Segment Start: SOURCE TEXT

In the early 1970s the popular mainstream was dominated by superstar rock groups, such as the Rolling Stones, the Eagles, Fleetwood Mac, and Chicago, and by individual superstars, such as Stevie Wonder and Elton John. Each of these groups and individual artists produced multiple albums, each of which sold millions of copies, pushing the industry to operate at a new scale.

Also highly popular was the singer-songwriter genre, an outgrowth of urban folk music led by artists Carole King, James Taylor, and Jackson Browne. At the other end of the stylistic spectrum, the heavy-metal style was pioneered by bands Led Zeppelin, Black Sabbath, and Deep Purple, all of which featured aggressive guitar-laden songs. Art rock, represented by bands such as Emerson, Lake and Palmer, combined influences from classical music and displays of technical skill with spectacular stage shows. Glitter rock, or glam rock, cultivated a decadent image complete with such musicians as David Bowie and Marc Bolan wearing heavy makeup and sequined costumes and presenting themselves as sexually androgynous.

The most popular dance music of the 1970s was disco. Initially associated with the gay subculture of New York City, disco drew upon black popular music and simplified rhythms by adding steady bass-drum beats. Although much despised by aficionados of heavy metal, disco had a substantial impact on rock music, especially after the release of the motion picture Saturday Night Fever (1977) and its hugely successful disco soundtrack featuring the group the Bee Gees.

The 1970s also saw the development of funk, a variant of soul music that was influenced by rock. Influential funk musicians included singer Sly Stone with his San Francisco band Sly and the Family Stone, and vocalist George Clinton, whose groups Parliament and Funkadelic blended social satire and science-fiction imagery with African-derived rhythms, jazz-influenced horn music, long improvised jams, and vocal group harmonies.



About 1976 punk rock originated in New York City and London as a reaction against the commercialism of mainstream rock and the pretentiousness of art rock. Punk-rock music was raw, abrasive, and fast. London punk groups included the Sex Pistols, the Clash, and the Police (see Sting), while New York punk and new wave (a style similar to punk) music included the bands the Ramones, Blondie, and Talking Heads, and vocalist Patti Smith.

Also in the mid-1970s, reggae music—developed by musicians in the shantytowns of Kingston, Jamaica—began to attract attention among youth in Great Britain and the United States. The style, associated with political protest and the Rastafarian religion, combined elements of Jamaican folk music with American R&B influences. Reggae's popularity among American college students was stimulated by the 1973 film The Harder They Come, which starred reggae singer Jimmy Cliff in the role of an underclass gangster. The superstar of the style was Bob Marley, who by the time of his death in 1981 had become one of the most popular musicians in the world.

Segment End: SOURCE TEXT

**ACTIVITIES**:
1: From the passage on 1970s popular music, print the words starting at "Also in the" and ending after "in the world.".
2: In the passage on 1970s popular music, which 1973 film helped make reggae popular among American college students?

Segment Start: RECORD SET

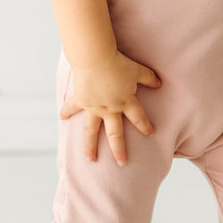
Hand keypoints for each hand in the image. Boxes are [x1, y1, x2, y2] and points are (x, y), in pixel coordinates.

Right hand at [60, 50, 161, 165]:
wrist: (95, 59)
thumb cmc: (118, 63)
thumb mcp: (137, 70)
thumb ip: (149, 78)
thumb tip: (160, 83)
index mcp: (126, 102)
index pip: (139, 118)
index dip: (145, 126)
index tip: (150, 133)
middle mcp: (110, 109)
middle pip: (115, 133)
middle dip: (119, 150)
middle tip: (122, 163)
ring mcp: (94, 107)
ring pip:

Segment End: RECORD SET

**PER-TASK ANSWERS**:
1:
Also in the mid-1970s, reggae music—developed by musicians in the shantytowns of Kingston, Jamaica—began to attract attention among youth in Great Britain and the United States. The style, associated with political protest and the Rastafarian religion, combined elements of Jamaican folk music with American R&B influences. Reggae's popularity among American college students was stimulated by the 1973 film The Harder They Come, which starred reggae singer Jimmy Cliff in the role of an underclass gangster. The superstar of the style was Bob Marley, who by the time of his death in 1981 had become one of the most popular musicians in the world.

2: The Harder They Come